**Given records:**

..............................

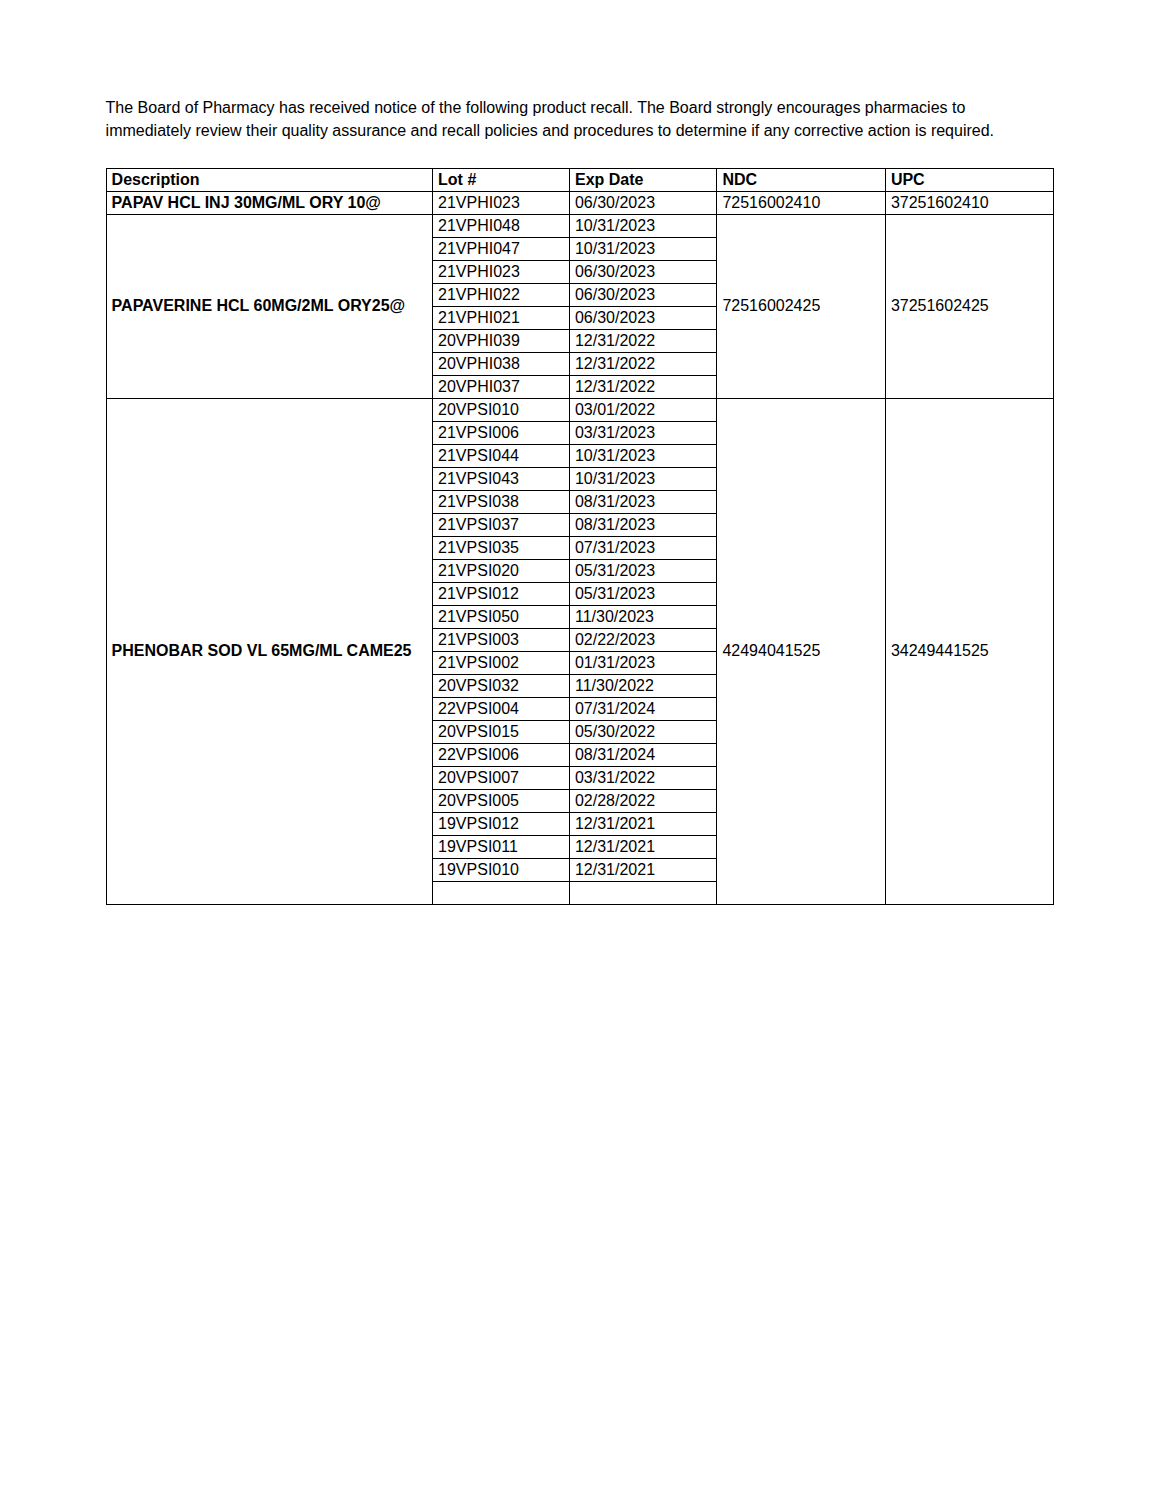The Board of Pharmacy has received notice of the following product recall. The Board strongly encourages pharmacies to immediately review their quality assurance and recall policies and procedures to determine if any corrective action is required.
| Description | Lot # | Exp Date | NDC | UPC |
| --- | --- | --- | --- | --- |
| PAPAV HCL INJ 30MG/ML ORY 10@ | 21VPHI023 | 06/30/2023 | 72516002410 | 37251602410 |
| PAPAVERINE HCL 60MG/2ML ORY25@ | 21VPHI048 | 10/31/2023 | 72516002425 | 37251602425 |
| 21VPHI047 | 10/31/2023 |
| 21VPHI023 | 06/30/2023 |
| 21VPHI022 | 06/30/2023 |
| 21VPHI021 | 06/30/2023 |
| 20VPHI039 | 12/31/2022 |
| 20VPHI038 | 12/31/2022 |
| 20VPHI037 | 12/31/2022 |
| PHENOBAR SOD VL 65MG/ML CAME25 | 20VPSI010 | 03/01/2022 | 42494041525 | 34249441525 |
| 21VPSI006 | 03/31/2023 |
| 21VPSI044 | 10/31/2023 |
| 21VPSI043 | 10/31/2023 |
| 21VPSI038 | 08/31/2023 |
| 21VPSI037 | 08/31/2023 |
| 21VPSI035 | 07/31/2023 |
| 21VPSI020 | 05/31/2023 |
| 21VPSI012 | 05/31/2023 |
| 21VPSI050 | 11/30/2023 |
| 21VPSI003 | 02/22/2023 |
| 21VPSI002 | 01/31/2023 |
| 20VPSI032 | 11/30/2022 |
| 22VPSI004 | 07/31/2024 |
| 20VPSI015 | 05/30/2022 |
| 22VPSI006 | 08/31/2024 |
| 20VPSI007 | 03/31/2022 |
| 20VPSI005 | 02/28/2022 |
| 19VPSI012 | 12/31/2021 |
| 19VPSI011 | 12/31/2021 |
| 19VPSI010 | 12/31/2021 |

..............................

Which lines run from the one containing "22VPSI006 | 08/31/2024 |" through the end of the material? Output them exactly.

| 22VPSI006 | 08/31/2024 |
| 20VPSI007 | 03/31/2022 |
| 20VPSI005 | 02/28/2022 |
| 19VPSI012 | 12/31/2021 |
| 19VPSI011 | 12/31/2021 |
| 19VPSI010 | 12/31/2021 |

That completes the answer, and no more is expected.